"The Supreme Court on Tuesday struck down a Maine tuition program that does not allow public funds to go to religious schools," Robert Barnes reports for The Washington Post. "Under Maine’s program, jurisdictions in rural areas too sparsely populated to support secondary schools of their own can arrange to have nearby schools teach their school-age children, or the state will pay tuition to parents to send their kids to private schools. But those schools must be nonsectarian, meaning they cannot promote a faith or belief system or teach 'through the lens of this faith,' in the words of the state’s Department of Education."

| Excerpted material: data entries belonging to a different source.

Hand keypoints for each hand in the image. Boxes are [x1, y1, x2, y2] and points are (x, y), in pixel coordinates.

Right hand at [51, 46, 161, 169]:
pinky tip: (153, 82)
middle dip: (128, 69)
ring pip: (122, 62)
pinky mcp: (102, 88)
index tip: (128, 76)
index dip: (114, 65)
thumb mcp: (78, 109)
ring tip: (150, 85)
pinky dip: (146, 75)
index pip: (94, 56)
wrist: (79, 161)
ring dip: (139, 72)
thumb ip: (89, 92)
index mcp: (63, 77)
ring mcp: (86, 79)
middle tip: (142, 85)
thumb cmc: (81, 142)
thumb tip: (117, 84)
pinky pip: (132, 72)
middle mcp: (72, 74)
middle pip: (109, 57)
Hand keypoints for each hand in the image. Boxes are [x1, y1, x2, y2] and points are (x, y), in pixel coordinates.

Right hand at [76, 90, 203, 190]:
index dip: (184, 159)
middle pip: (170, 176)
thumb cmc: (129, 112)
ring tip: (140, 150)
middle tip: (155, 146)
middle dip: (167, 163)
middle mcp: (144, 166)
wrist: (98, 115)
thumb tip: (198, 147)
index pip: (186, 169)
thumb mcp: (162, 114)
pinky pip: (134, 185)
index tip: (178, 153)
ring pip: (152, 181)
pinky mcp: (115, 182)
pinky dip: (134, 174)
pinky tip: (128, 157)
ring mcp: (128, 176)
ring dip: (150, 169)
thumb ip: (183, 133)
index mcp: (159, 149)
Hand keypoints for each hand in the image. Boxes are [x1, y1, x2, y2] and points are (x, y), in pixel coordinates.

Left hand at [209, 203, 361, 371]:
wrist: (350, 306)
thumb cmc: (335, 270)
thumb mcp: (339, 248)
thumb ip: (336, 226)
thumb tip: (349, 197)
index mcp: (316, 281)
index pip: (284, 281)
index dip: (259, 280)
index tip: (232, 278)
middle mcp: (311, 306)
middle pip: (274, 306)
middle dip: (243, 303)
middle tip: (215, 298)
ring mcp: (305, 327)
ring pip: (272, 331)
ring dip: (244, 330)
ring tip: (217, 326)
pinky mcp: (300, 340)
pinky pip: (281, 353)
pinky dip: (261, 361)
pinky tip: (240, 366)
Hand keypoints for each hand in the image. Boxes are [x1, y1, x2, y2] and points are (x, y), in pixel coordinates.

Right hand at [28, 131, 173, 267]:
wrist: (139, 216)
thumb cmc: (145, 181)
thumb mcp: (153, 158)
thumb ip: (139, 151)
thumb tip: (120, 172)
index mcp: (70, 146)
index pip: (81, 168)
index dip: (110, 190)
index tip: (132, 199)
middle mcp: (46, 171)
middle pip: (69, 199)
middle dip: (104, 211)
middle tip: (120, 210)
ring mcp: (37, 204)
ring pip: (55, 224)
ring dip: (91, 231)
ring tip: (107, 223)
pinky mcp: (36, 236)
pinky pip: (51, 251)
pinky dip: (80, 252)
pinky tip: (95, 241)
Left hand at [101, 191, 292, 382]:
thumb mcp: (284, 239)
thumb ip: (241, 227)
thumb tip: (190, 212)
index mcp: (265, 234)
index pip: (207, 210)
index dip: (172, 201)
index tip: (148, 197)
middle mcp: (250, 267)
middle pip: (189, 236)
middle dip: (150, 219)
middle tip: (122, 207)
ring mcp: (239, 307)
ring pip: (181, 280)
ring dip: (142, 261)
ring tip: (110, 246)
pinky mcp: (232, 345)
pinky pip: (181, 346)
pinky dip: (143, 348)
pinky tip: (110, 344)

Chief Justice John Roberts wrote in the majority opinion that the program essentially discriminates against religion, in violation of the Constitution. States are not obliged to subsidize private schools, but if they do, they can't discriminate against religious schools, he wrote. In the dissenting opinion, Justice Sonia Sotomayor wrote that the decision continued the dismantling of the separation of church and state sought by the nation's founders, Barnes reports.

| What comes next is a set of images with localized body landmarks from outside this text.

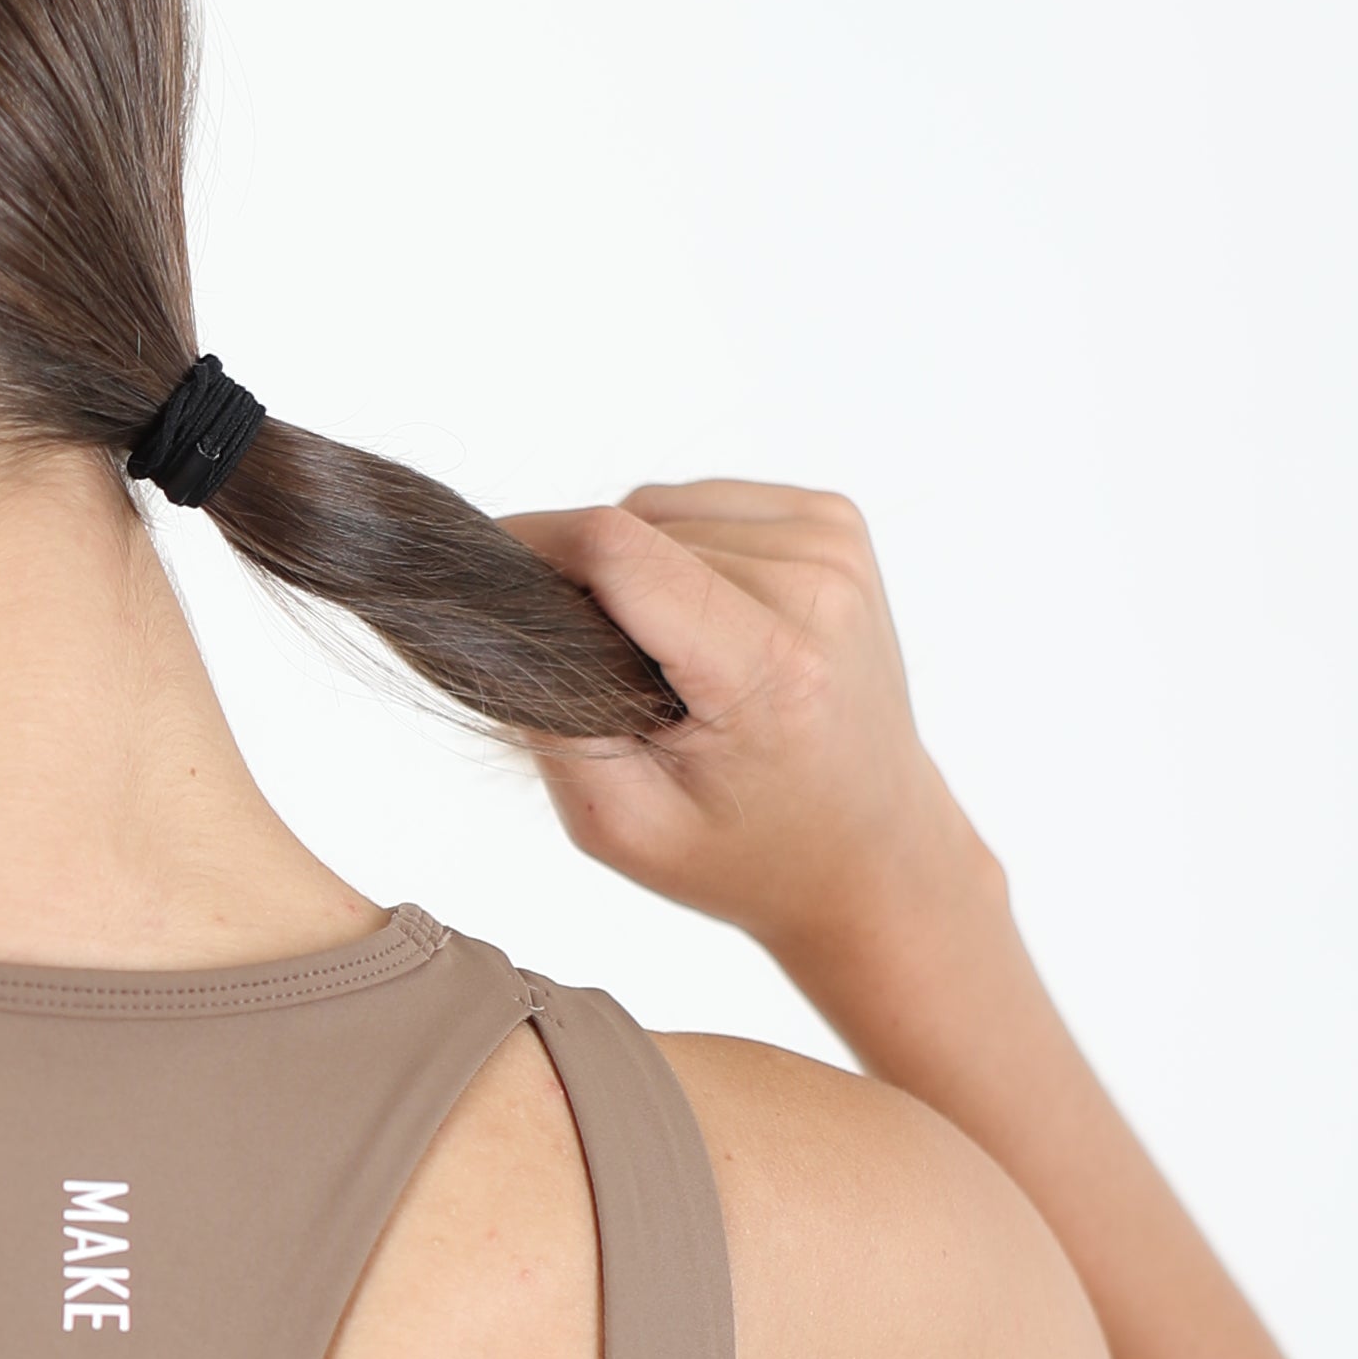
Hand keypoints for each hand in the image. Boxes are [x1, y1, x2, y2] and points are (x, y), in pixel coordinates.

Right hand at [498, 480, 996, 976]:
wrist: (872, 853)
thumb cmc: (746, 853)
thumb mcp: (620, 827)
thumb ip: (547, 723)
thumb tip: (498, 617)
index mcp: (767, 667)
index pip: (619, 549)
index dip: (531, 549)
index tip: (484, 581)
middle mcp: (815, 588)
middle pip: (634, 528)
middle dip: (593, 590)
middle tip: (616, 683)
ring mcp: (835, 546)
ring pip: (663, 509)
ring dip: (638, 572)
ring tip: (671, 662)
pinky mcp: (838, 523)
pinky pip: (704, 505)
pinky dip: (680, 553)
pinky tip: (706, 625)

Maine's program affects a few thousand students, but the ruling "could have far greater implications as the more conservative court systematically adjusts the line between the Constitution’s protection of religious exercise and its prohibition of government endorsement of religion," Barnes writes.
The ruling "could fuel a renewed push for school choice programs in some of the 18 states that have so far not directed taxpayer money to private, religious education," Mark Sherman reports for The Associated Press. "The most immediate effect of the court’s ruling beyond Maine probably will be in nearby Vermont, which has a similar program."